DATA EXCERPTS
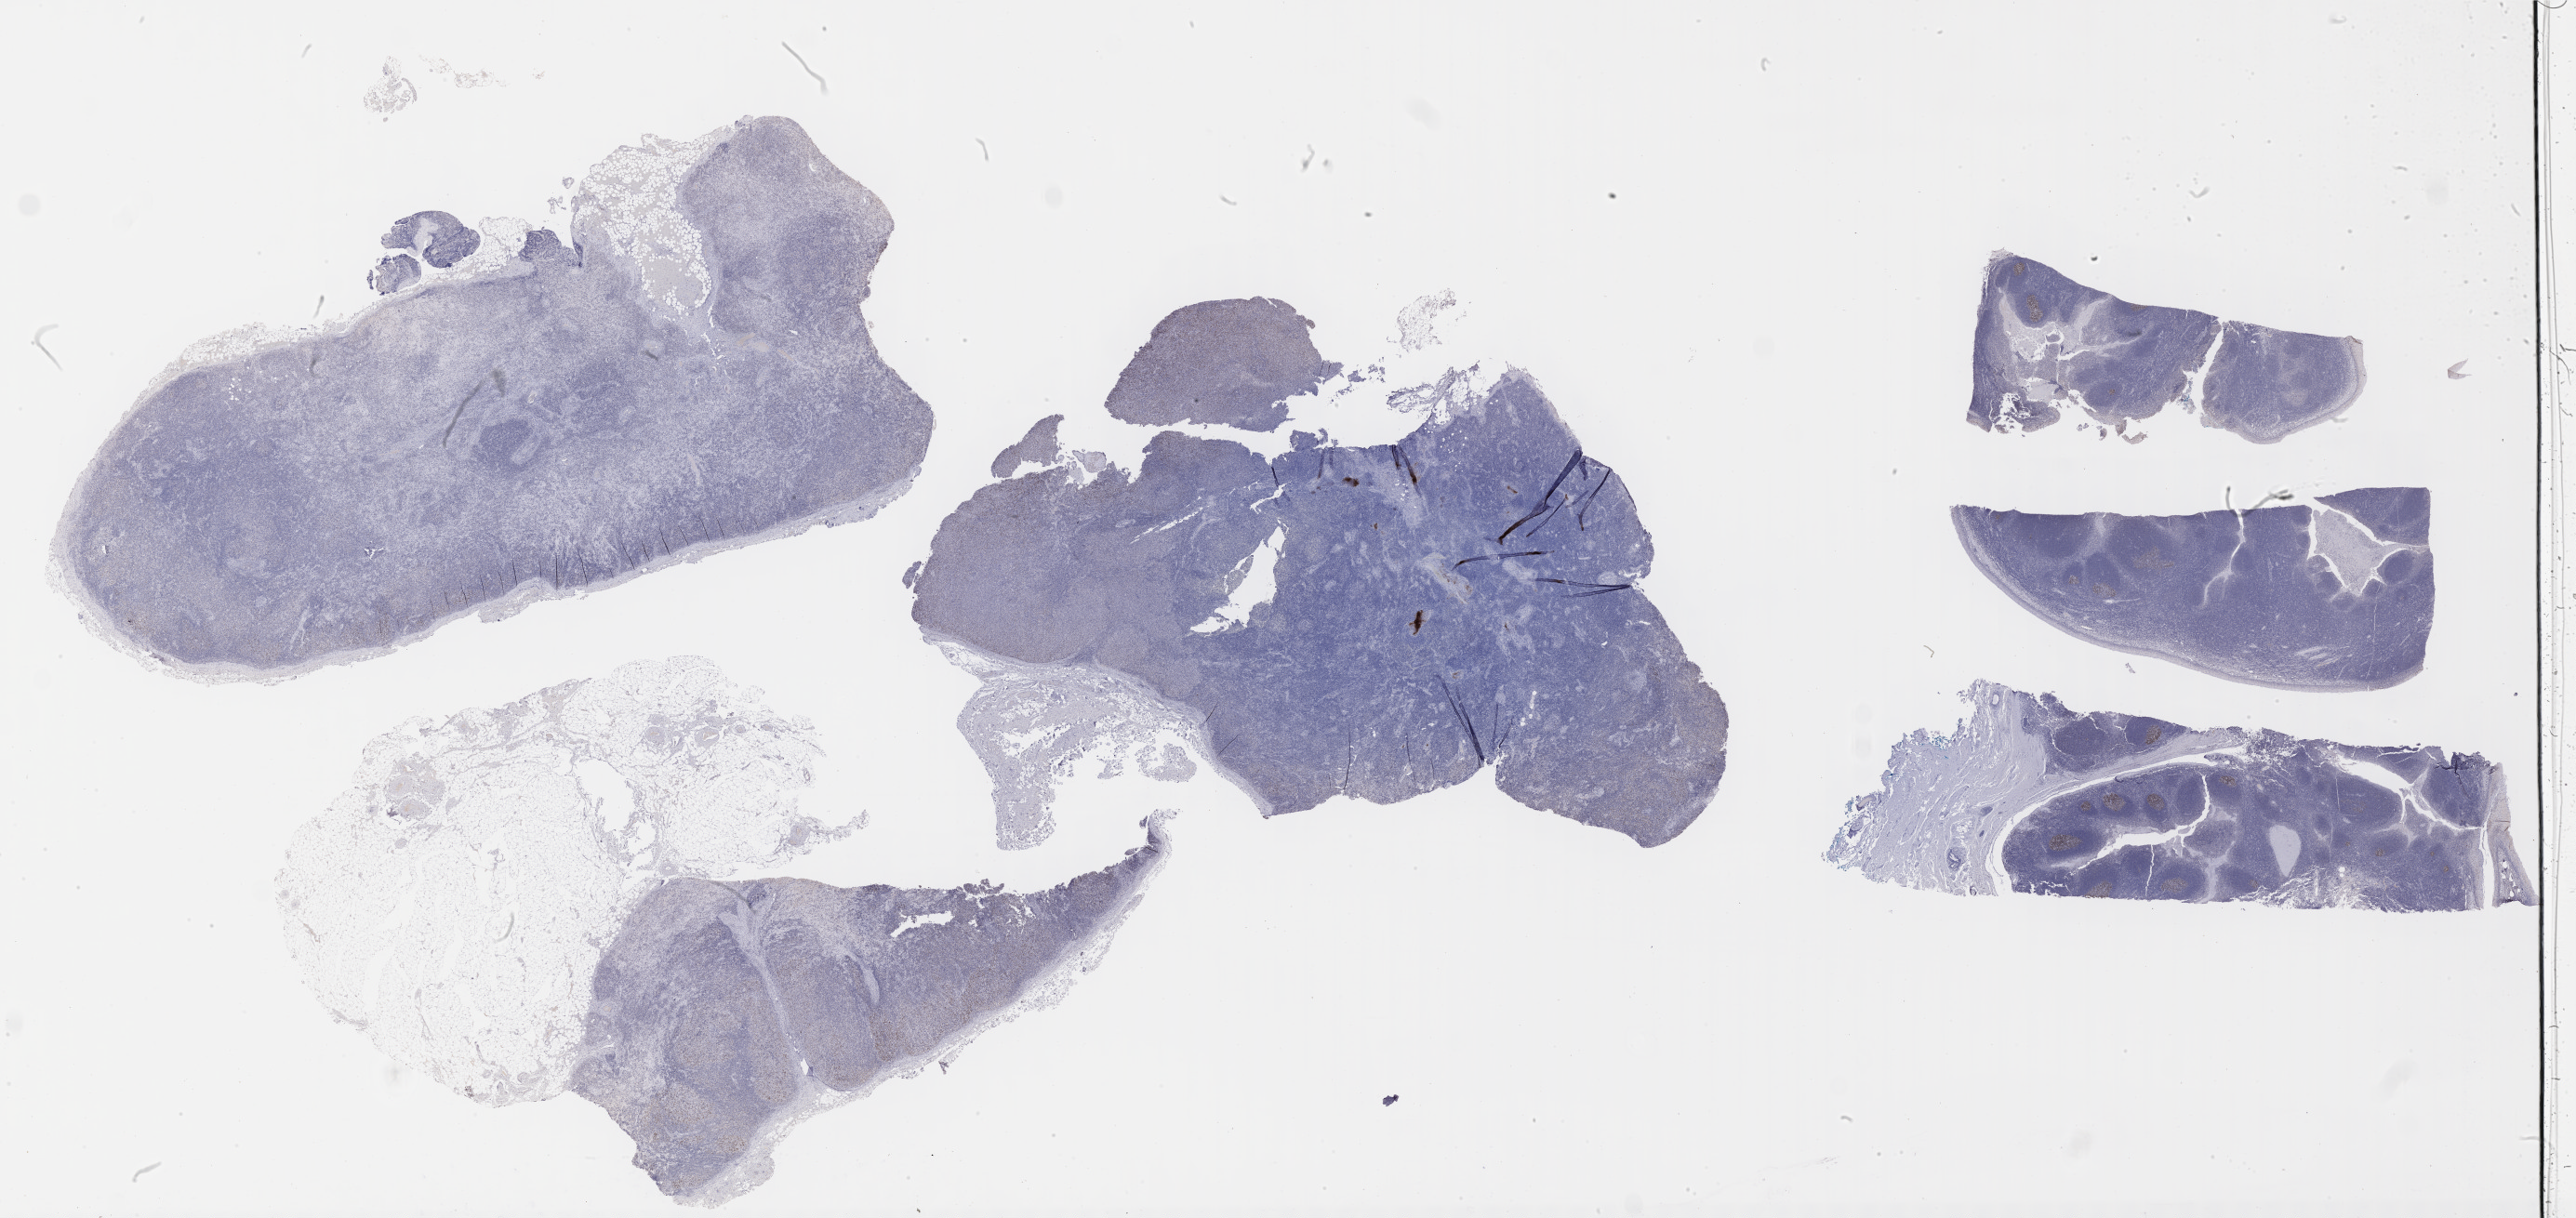
IHC for BCL6, whole-slide image — shown as a low-resolution overview of the whole scanned area (about 44.8 x 21.2 mm); specimen: tumor tissue; site: lymph node. Patient: male, aged 56.
Histologic diagnosis: Diffuse large B-cell lymphoma, NOS.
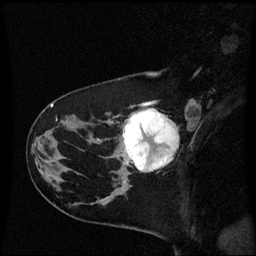
Breast MRI (dynamic contrast-enhanced), one sagittal slice; position 20 of 60 along the scan axis; dynamic contrast-enhanced series, image 2 of 3 at this slice position (ordered by acquisition); 1.5 T; TE 4.2 ms, TR 8.4 ms; 2 mm slice thickness; 256 × 256 image matrix, field of view 220 × 220 mm. Female patient, age 41 years. Case-level facts recorded for this patient, not image findings: setting: breast cancer imaged before/during neoadjuvant chemotherapy; receptor status: triple-negative.
Outlined on this slice (semi-automatic segmentation, software-assisted and operator-edited):
- analysis volume of interest (the breast-tissue region the enhancement analysis was run in; not a lesion): box from (x=116, y=106) to (x=178, y=177) px
- tumour enhancement mask (voxels above the 70 % enhancement threshold inside the analysis volume of interest): (x=123, y=108)–(x=178, y=173)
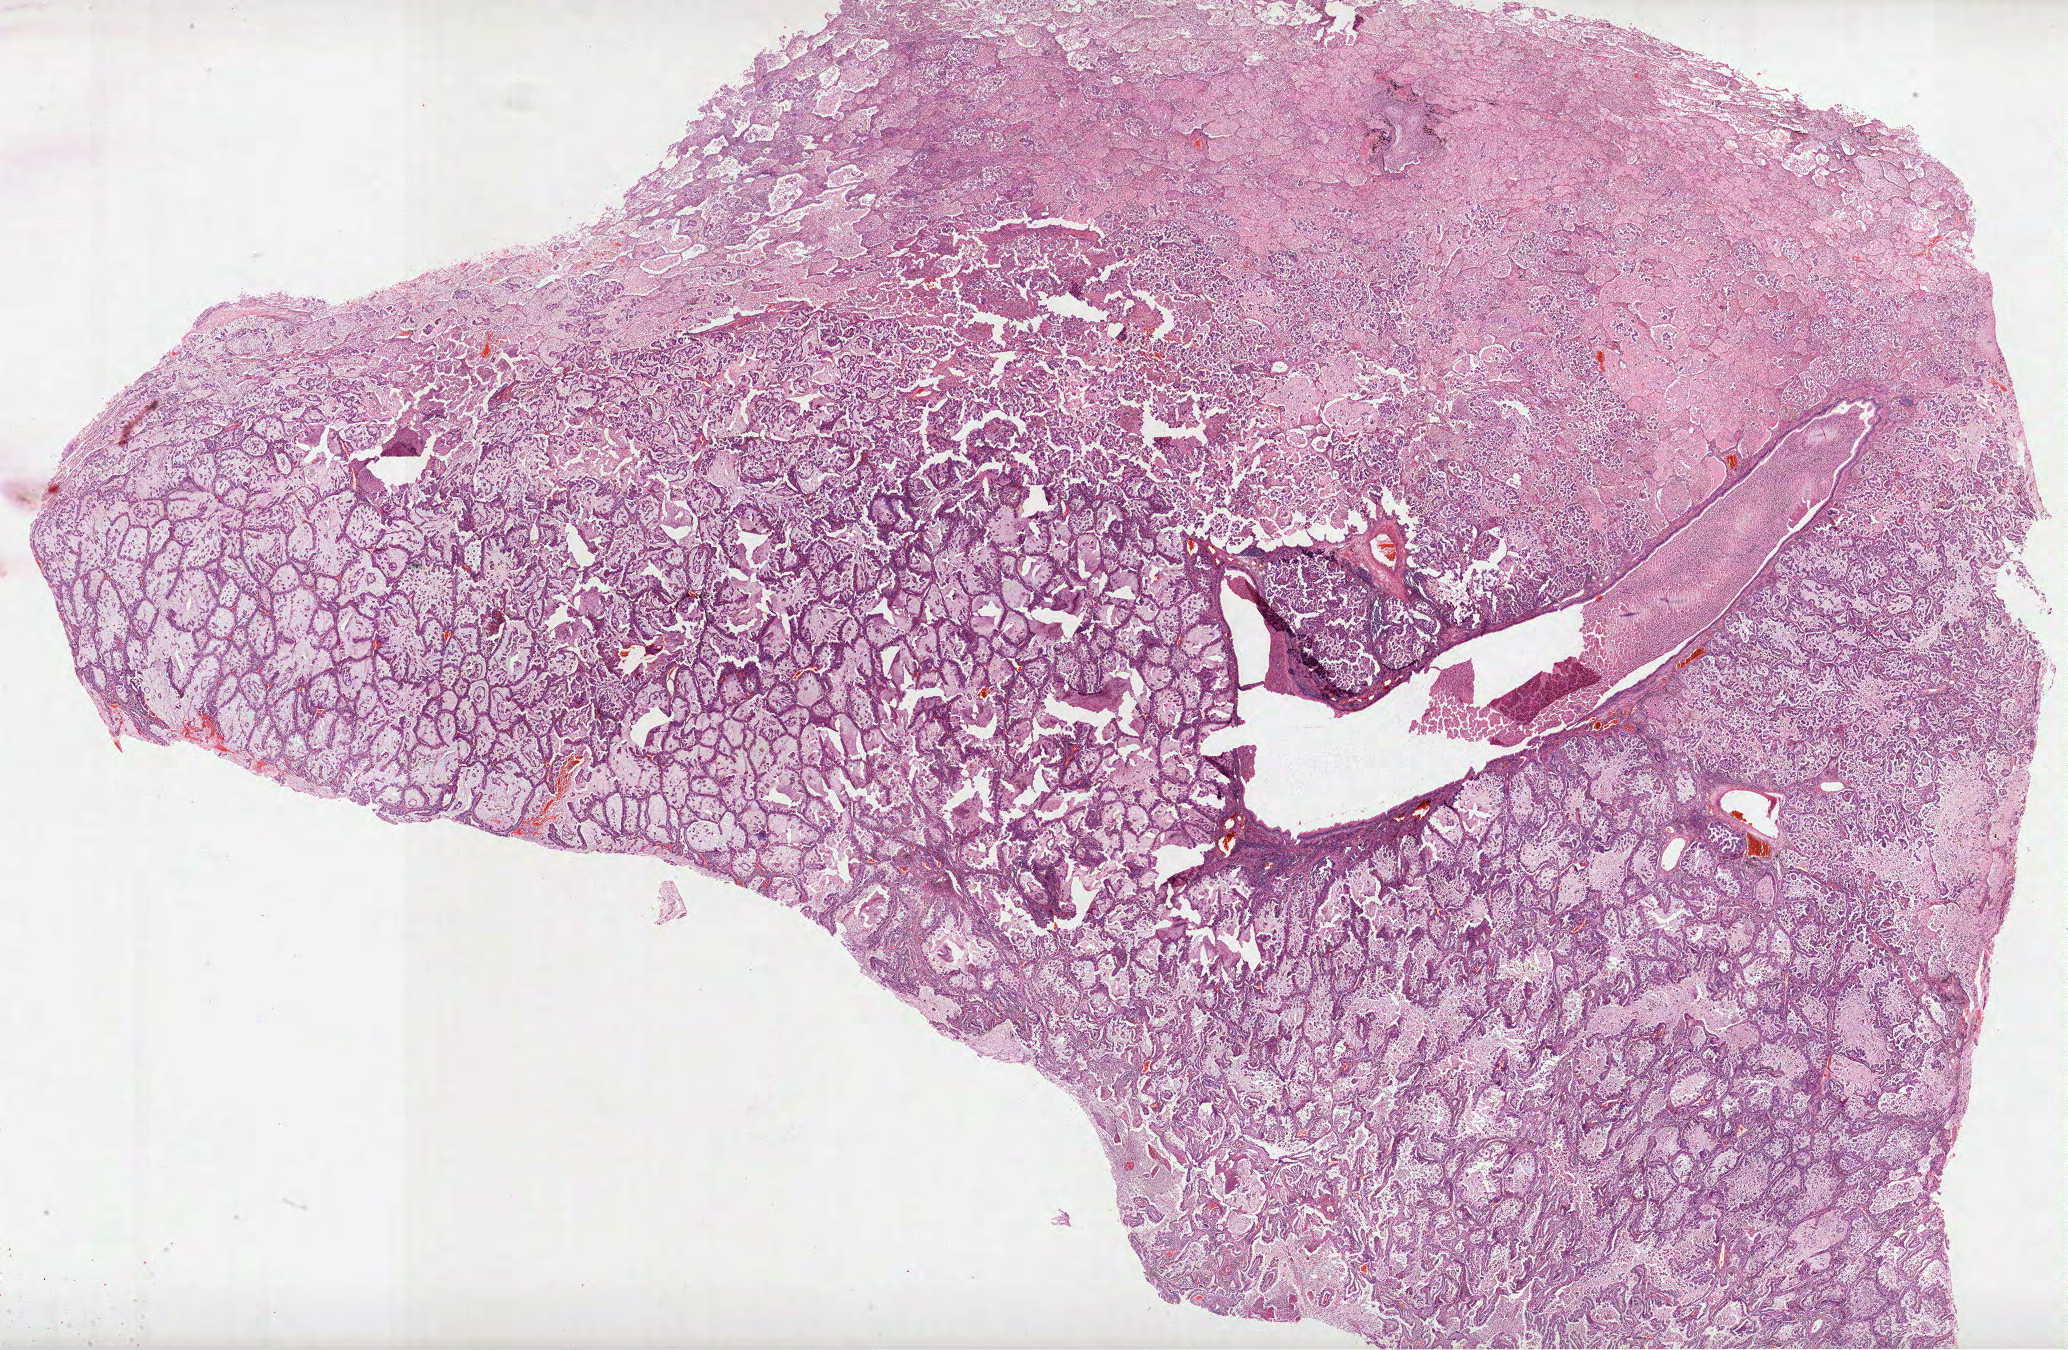
Hematoxylin and eosin (H&E) stained whole-slide image — whole scanned area (about 33.4 x 21.8 mm, slide scanned at 40x) shown as a low-resolution overview. Formalin-fixed paraffin-embedded (FFPE) diagnostic section. Primary tumour sample from the lung. Male, age 52 years at initial diagnosis.
- diagnosis: Adenocarcinoma, NOS (lower lobe, lung)
- AJCC pathologic stage: IIIA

ASSIGNMENT
The entries above should be written out in full, and any picture in them left out.

RESPONSE BELOW
IHC for BCL6, whole-slide image — shown as a low-resolution overview of the whole scanned area (about 44.8 x 21.2 mm); specimen: tumor tissue; site: lymph node. Patient: male, aged 56.
Histologic diagnosis: Diffuse large B-cell lymphoma, NOS.
Breast MRI (dynamic contrast-enhanced), one sagittal slice; position 20 of 60 along the scan axis; dynamic contrast-enhanced series, image 2 of 3 at this slice position (ordered by acquisition); 1.5 T; TE 4.2 ms, TR 8.4 ms; 2 mm slice thickness; 256 × 256 image matrix, field of view 220 × 220 mm. Female patient, age 41 years. Case-level facts recorded for this patient, not image findings: setting: breast cancer imaged before/during neoadjuvant chemotherapy; receptor status: triple-negative.
Outlined on this slice (semi-automatic segmentation, software-assisted and operator-edited):
- analysis volume of interest (the breast-tissue region the enhancement analysis was run in; not a lesion): box from (x=116, y=106) to (x=178, y=177) px
- tumour enhancement mask (voxels above the 70 % enhancement threshold inside the analysis volume of interest): (x=123, y=108)–(x=178, y=173)
Hematoxylin and eosin (H&E) stained whole-slide image — whole scanned area (about 33.4 x 21.8 mm, slide scanned at 40x) shown as a low-resolution overview. Formalin-fixed paraffin-embedded (FFPE) diagnostic section. Primary tumour sample from the lung. Male, age 52 years at initial diagnosis.
- diagnosis: Adenocarcinoma, NOS (lower lobe, lung)
- AJCC pathologic stage: IIIA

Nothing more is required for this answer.